Den Sitz des ſchaudrichten Vergnuͤgens, den Licht- und Schatten-reichen Wald, Der Kuͤhlung, eines heilgen Schreckens, und ſchneller Voͤgel Aufenthalt, Wuͤnſch’ ich, aus einem neuen Trieb’, in ihm, auf Gottes Werk zu achten, Um ihn noch einmal zu beſingen, noch einmal, froͤhlich, zu betrachten.
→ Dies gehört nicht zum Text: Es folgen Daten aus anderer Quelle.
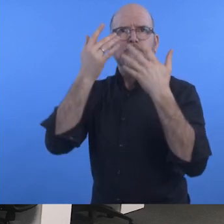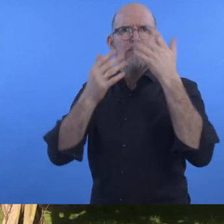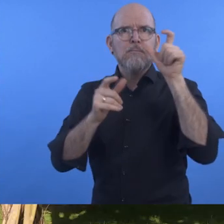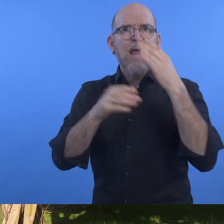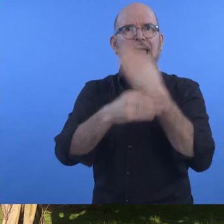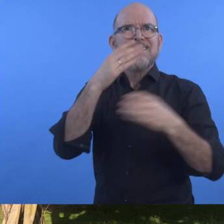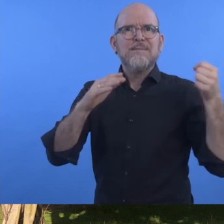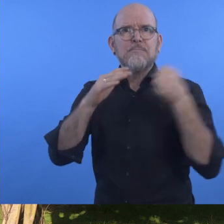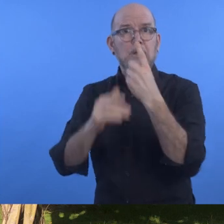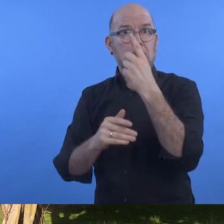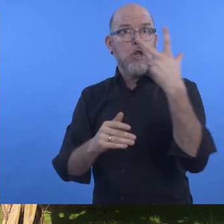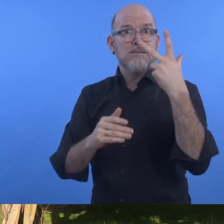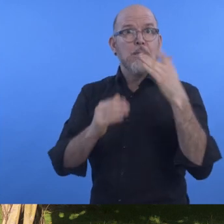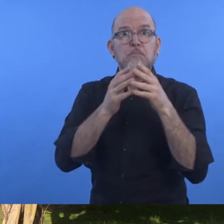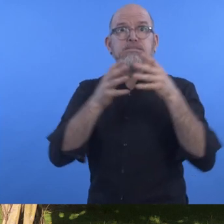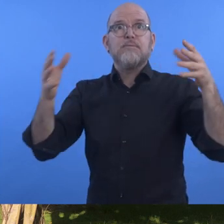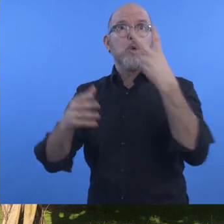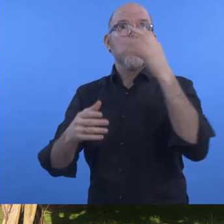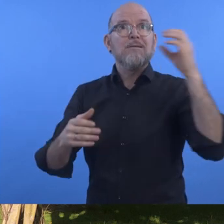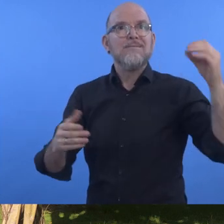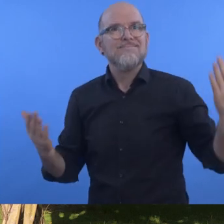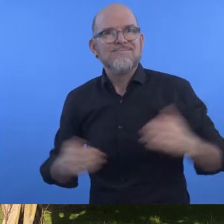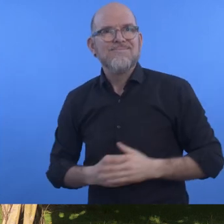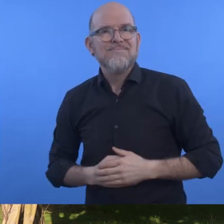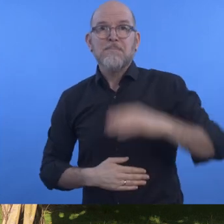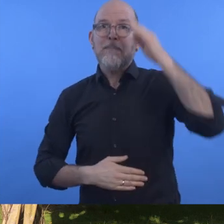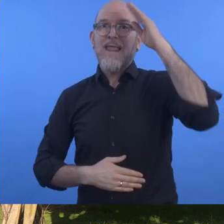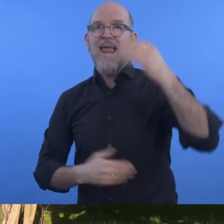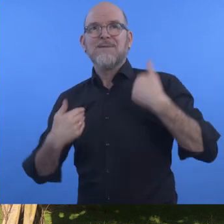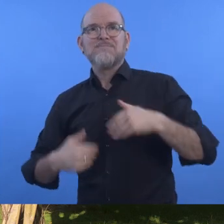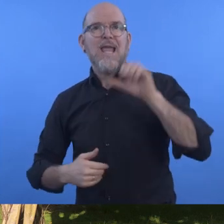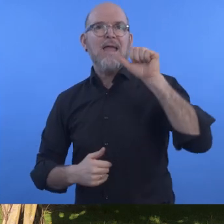with disabilities had increased from 13 to more than 200.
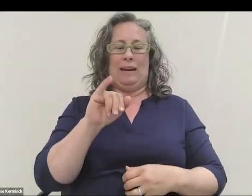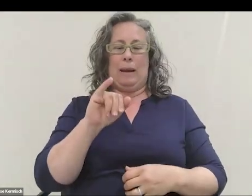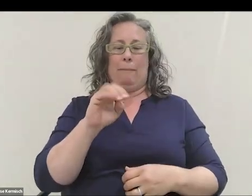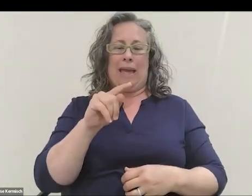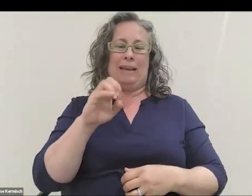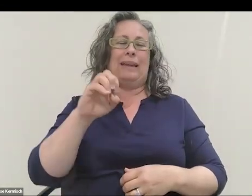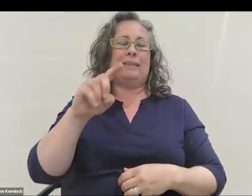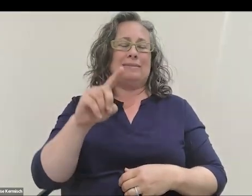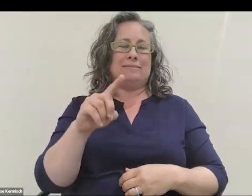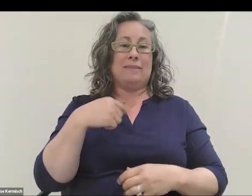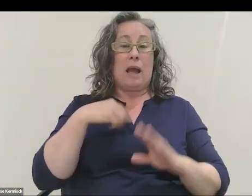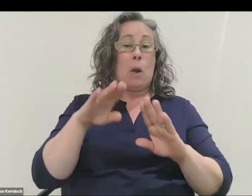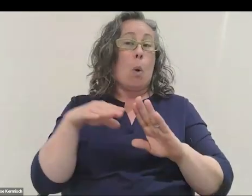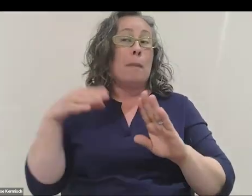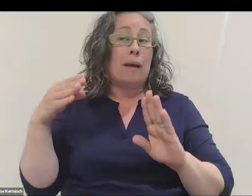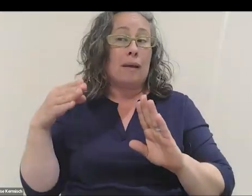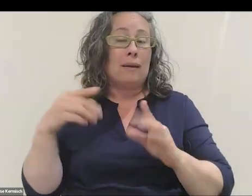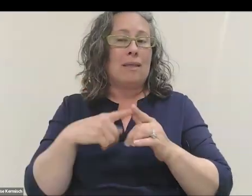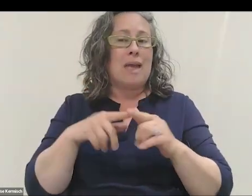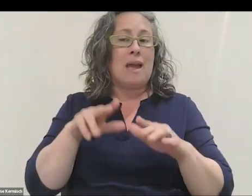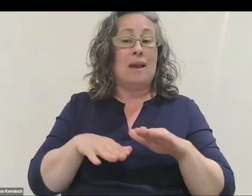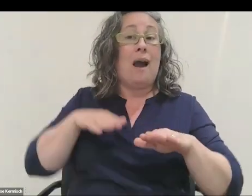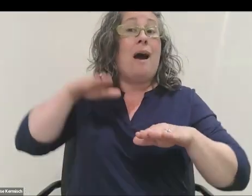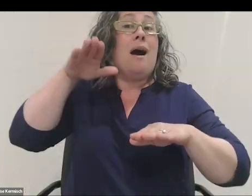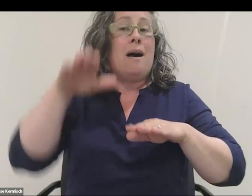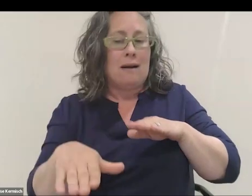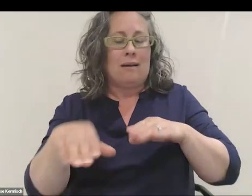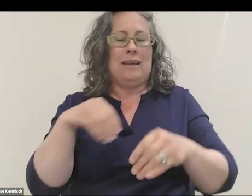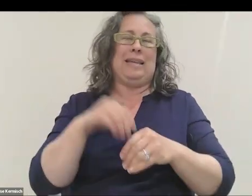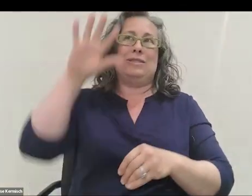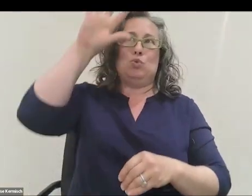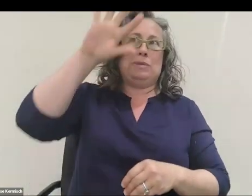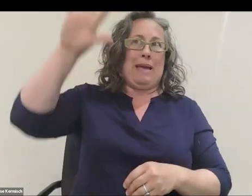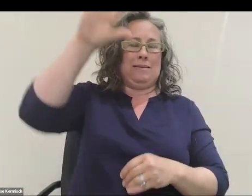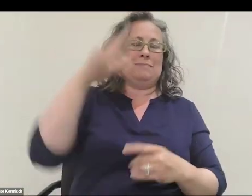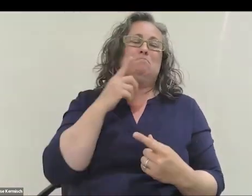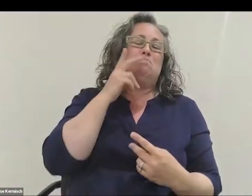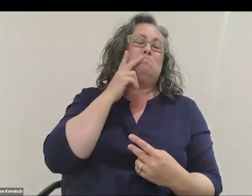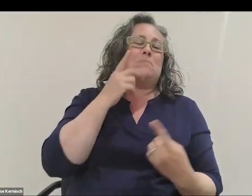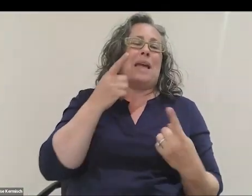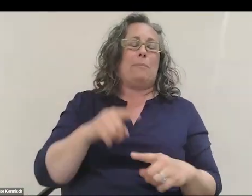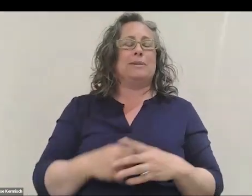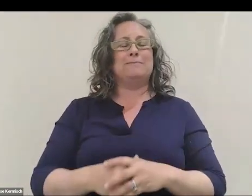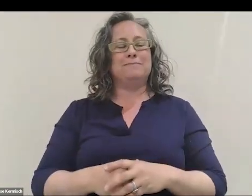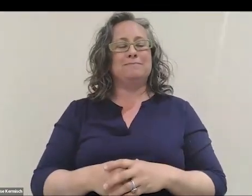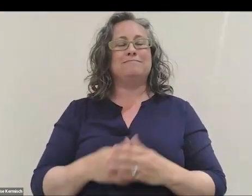where I open the door and I step out into space and we'll see what happens. With that, I just want to thank everyone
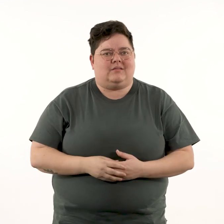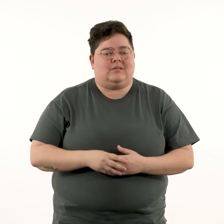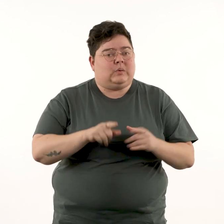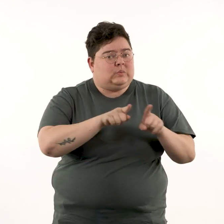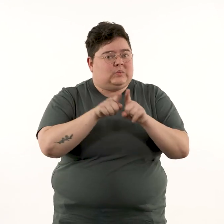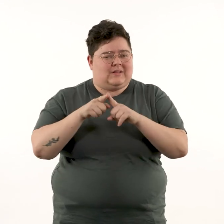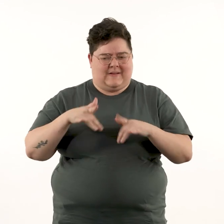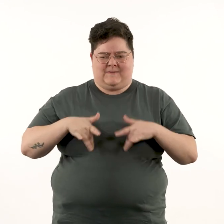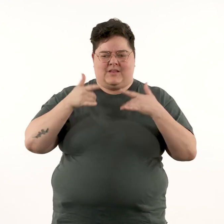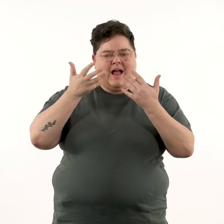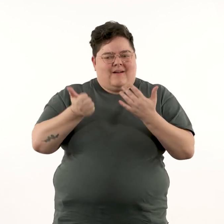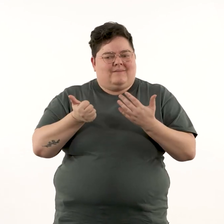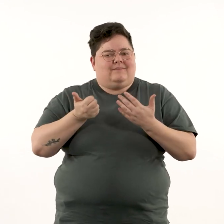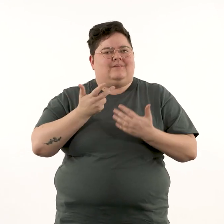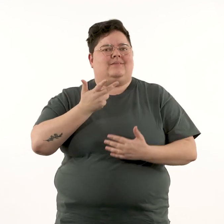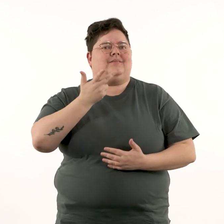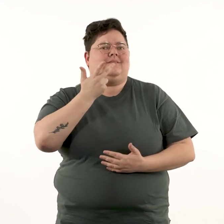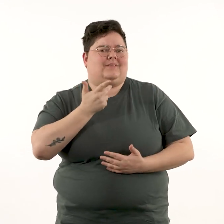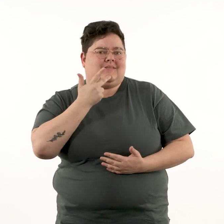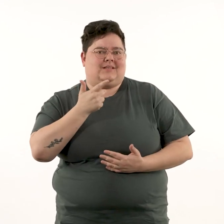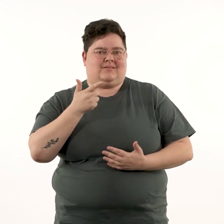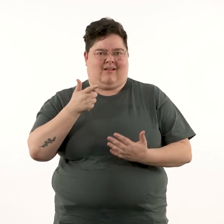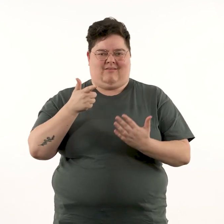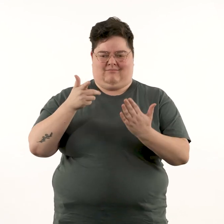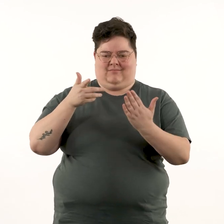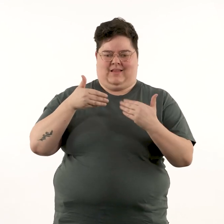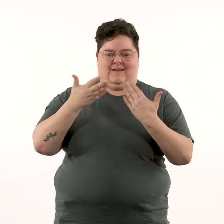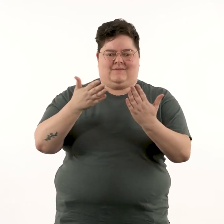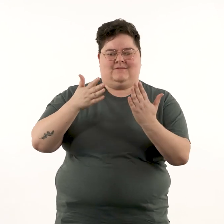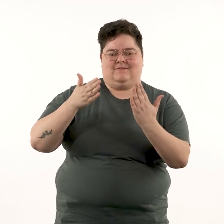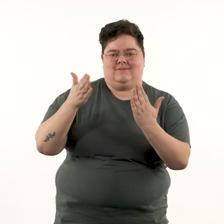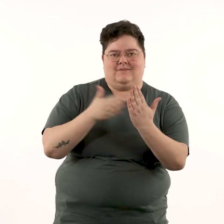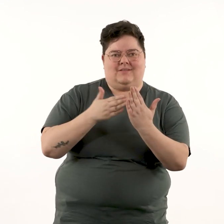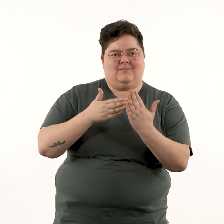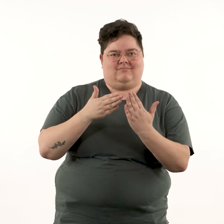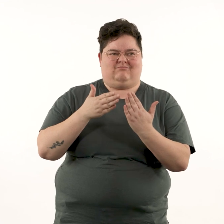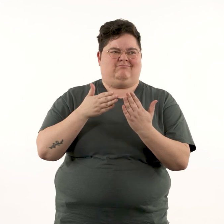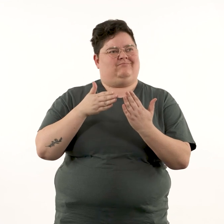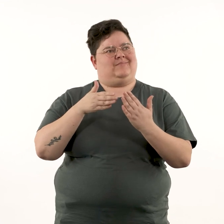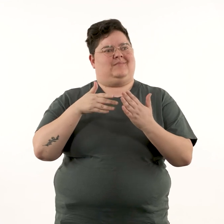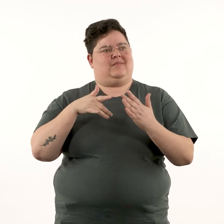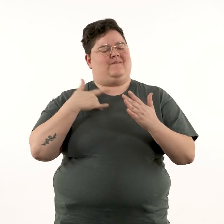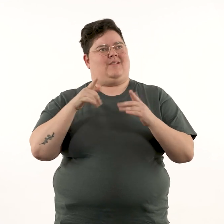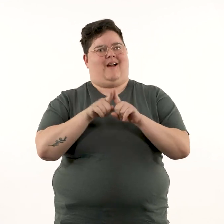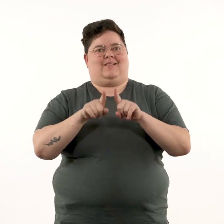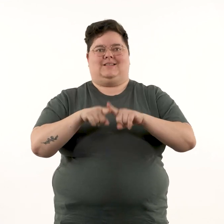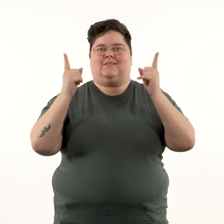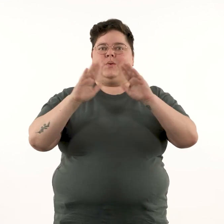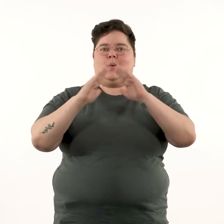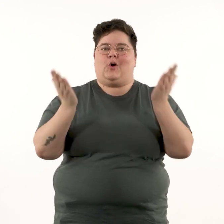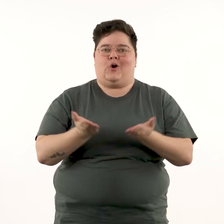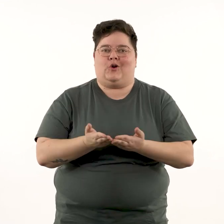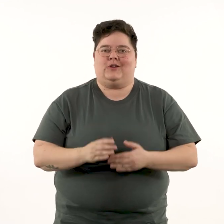There is also an artificiality that gives the painting an otherworldly feel.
Erhabne praͤchtige Gebaͤude, die ihr, von der Natur Hand ſelber, So kuͤnſtlich, ohne Kunſt, formiert! Jhr ſchoͤn gebogenen Gewoͤlber, Ohn alles Zuthun eines Menſchen, vom Schoͤpfer, in die Luft gefuͤhrt! Du holdes Schirm-Dach fuͤr die Hitze! wie iſt dein Wohnplatz, wenn es ſchwuͤhl, Dem ganzen Koͤrper ſo gefaͤllig, dein gruͤner Schatten doch ſo kuͤhl!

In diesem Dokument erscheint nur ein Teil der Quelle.